The example above defines the variable outer_var in the outer_function() function (line 2), and inner_var in the inner_function() function (line 5). Both variables are accessed and used in the inner function inner_function() (lines 6 and 7). However, attempts to access inner_var in outer_function() or inner_function() in the global file scope will both result in errors.

Hierarchy of Python Scopes

When you refer to a name within Python code, it will look for it within the scopes in the following order:

  1. Local scope (and nested local scopes from innermost to outermost)
  2. Global scope
  3. Built-in scope

This creates a hierarchy of nested scopes from the most constrained inner local to the most widely available build-in scope. In case there are entities with the same name in different scopes, Python will reference the first one it finds in the hierarchy.

Summary & Reference for Python Scopes

Python scopes determine the visibility and accessibility of named entities such as variables, functions, and classes within a program. There are three types of scopes: built-in, global, and local.

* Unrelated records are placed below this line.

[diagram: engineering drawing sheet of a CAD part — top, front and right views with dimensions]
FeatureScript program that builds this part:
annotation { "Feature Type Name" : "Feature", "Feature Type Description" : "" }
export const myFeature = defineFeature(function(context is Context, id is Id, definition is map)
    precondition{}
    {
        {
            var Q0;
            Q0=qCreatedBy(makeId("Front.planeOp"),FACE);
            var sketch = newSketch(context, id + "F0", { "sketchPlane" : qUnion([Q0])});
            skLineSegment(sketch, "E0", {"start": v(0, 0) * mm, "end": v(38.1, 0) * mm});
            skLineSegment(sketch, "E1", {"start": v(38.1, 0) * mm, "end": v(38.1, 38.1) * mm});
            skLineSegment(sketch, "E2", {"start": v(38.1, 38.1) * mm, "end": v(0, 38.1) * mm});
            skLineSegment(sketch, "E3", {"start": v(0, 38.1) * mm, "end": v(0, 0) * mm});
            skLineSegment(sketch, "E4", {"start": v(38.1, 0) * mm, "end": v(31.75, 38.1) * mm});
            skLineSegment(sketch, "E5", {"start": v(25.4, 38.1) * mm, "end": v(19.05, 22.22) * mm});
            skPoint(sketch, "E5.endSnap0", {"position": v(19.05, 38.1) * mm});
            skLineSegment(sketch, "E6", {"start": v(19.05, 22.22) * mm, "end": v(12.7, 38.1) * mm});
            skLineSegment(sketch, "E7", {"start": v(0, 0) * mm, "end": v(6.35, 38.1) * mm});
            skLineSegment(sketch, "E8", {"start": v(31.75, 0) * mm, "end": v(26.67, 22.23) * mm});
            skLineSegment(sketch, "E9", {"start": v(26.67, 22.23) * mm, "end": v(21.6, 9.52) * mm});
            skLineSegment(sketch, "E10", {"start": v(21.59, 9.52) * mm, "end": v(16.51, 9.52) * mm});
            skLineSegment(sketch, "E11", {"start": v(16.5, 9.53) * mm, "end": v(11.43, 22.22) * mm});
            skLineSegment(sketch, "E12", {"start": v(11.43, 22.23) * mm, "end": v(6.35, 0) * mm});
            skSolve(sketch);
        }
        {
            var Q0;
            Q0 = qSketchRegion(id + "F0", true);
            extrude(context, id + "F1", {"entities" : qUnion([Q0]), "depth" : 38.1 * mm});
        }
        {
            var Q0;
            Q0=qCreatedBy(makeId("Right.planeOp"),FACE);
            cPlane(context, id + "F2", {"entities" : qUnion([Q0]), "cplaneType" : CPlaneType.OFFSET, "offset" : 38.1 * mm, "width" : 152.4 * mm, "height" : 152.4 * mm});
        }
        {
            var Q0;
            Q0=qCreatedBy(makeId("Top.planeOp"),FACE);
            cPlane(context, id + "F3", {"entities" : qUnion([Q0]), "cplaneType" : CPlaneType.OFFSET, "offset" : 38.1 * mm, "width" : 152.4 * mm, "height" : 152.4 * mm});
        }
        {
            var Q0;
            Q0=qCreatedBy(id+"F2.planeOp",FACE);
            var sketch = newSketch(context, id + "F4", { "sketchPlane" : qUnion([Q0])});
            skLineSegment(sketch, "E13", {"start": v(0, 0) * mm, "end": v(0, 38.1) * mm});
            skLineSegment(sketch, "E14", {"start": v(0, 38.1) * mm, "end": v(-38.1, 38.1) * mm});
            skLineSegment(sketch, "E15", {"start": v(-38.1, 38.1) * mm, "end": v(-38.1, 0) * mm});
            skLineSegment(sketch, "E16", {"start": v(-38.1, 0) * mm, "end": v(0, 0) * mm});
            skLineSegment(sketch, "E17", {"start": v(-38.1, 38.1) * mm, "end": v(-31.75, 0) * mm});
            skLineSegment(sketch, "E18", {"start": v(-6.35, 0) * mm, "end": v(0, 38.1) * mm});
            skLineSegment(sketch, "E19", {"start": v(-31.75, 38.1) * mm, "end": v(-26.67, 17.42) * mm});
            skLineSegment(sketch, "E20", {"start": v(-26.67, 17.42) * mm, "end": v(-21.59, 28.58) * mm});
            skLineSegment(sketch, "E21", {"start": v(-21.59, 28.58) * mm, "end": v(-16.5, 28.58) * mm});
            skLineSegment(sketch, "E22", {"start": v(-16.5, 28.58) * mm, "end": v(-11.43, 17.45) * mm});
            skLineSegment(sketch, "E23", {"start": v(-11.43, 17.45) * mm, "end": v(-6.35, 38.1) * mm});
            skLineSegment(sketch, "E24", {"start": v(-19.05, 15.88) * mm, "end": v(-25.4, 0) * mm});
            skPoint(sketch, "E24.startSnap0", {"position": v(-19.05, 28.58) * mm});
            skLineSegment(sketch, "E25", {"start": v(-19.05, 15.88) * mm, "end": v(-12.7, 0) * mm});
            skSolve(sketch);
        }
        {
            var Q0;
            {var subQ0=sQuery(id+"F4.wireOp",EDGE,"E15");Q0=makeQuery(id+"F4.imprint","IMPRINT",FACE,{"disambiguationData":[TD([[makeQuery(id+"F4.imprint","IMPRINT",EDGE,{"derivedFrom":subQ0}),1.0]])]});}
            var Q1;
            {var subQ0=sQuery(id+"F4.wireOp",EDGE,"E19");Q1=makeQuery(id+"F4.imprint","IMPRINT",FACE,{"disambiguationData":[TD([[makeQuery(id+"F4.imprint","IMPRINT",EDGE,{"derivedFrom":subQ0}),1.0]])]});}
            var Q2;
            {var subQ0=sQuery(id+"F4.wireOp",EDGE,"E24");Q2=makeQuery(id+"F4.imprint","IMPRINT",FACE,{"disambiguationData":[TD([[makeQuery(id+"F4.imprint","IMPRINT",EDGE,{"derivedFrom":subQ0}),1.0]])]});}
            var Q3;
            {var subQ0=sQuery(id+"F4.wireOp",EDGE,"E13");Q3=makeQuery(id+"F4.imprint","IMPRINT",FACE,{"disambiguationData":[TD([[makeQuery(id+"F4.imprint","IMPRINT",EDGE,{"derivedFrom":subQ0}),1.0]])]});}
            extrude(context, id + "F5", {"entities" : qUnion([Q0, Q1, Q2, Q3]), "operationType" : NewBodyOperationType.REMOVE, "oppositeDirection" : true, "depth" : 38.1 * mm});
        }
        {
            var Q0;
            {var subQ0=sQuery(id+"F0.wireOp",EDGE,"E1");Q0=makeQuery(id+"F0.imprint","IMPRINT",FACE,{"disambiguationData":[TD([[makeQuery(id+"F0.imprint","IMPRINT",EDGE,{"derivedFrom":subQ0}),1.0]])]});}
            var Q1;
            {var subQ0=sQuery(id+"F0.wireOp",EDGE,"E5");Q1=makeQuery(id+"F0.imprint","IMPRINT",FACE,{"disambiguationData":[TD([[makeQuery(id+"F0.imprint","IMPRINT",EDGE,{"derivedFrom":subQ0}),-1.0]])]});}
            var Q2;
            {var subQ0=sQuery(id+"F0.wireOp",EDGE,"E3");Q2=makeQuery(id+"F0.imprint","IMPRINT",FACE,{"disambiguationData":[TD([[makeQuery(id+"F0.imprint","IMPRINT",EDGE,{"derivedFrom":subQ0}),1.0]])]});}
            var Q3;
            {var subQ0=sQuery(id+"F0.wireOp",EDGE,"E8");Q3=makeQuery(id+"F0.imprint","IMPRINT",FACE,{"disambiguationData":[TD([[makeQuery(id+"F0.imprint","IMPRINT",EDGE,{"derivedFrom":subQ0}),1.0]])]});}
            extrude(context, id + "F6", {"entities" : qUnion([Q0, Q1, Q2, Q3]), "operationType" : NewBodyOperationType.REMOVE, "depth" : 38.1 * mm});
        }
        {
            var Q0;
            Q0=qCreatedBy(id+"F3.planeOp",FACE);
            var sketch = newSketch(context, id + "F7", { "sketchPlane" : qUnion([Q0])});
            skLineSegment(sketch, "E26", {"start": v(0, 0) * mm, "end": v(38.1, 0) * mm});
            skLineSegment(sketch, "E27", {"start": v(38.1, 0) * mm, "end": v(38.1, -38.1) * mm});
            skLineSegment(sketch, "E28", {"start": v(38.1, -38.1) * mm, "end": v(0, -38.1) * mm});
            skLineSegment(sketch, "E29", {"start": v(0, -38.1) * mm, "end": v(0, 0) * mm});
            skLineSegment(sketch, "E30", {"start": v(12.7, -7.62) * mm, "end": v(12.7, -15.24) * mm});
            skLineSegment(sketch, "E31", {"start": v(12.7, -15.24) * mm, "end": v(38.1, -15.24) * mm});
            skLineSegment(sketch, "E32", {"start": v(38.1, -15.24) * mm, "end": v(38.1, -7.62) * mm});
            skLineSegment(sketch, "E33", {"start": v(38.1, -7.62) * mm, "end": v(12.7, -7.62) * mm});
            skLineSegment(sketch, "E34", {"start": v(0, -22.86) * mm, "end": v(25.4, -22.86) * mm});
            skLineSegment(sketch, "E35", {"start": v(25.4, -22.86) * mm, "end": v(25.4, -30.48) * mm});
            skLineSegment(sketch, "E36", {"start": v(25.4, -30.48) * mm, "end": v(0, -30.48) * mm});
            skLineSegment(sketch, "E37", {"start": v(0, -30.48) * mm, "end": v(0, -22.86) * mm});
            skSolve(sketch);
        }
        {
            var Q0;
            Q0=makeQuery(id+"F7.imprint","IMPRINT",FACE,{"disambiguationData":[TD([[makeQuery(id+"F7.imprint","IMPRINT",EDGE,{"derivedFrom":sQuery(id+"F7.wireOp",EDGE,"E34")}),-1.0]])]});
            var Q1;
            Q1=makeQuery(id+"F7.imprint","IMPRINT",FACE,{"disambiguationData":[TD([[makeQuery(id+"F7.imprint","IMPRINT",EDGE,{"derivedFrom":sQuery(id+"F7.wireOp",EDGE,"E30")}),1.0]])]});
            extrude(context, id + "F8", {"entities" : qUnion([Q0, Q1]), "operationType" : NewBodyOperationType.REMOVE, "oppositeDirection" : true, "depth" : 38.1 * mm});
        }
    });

The built-in scope in Python refers to names that are internal to the Python language and are always available without the need for an import, e.g. print(), __name__, True, False, ZeroDivisionError.

def print_hello():
    print("Hello")  # print() is accessed from the built-in scope

Names defined at the top level of a Python file have a global scope. Global names are accessible from anywhere within the module or script where they are defined. However, different Python files have separate global scopes.

global_var = 10

def global_function():
    print(f"The value of the global variable is {global_var}.")  
    # global_var is accessed from the global scope of this file

global_function()

Local scope in Python refers to names defined within a specific function. These names are only accessible within that function are not visible outside of it.

def my_function():
    local_var = 20  # local_var is in the local scope and only accessible inside my_function()
    print("Local variable:", local_var)

my_function() 

Inner functions create nested local scopes that adhere to the following rules:

  1. Names defined within an inner function are confined to its local scope and are unavailable to outer functions.
  2. Names defined within an outer function are accessible in inner functions it defines.
  3. An inner function is only accessible in the local scope of the enclosing outer function.
def outer_function():
    outer_var = 10  
    # outer_var is accessible in outer_function() and its inner function, inner_function()

    def inner_function():
        inner_var = 20   
        # inner_var is accessible in inner_function(), but not in outer_function()
    
    inner_function()
    # inner_var is unavailable here

outer_function()

When you refer to a name in your program, Python will look for it within the scopes in the following order:

  1. Local scope (and nested local scopes from innermost to outermost)
  2. Global scope
  3. Built-in scope

In case there are entities with the same name in different scopes, Python will reference the first one it finds in the hierarchy above.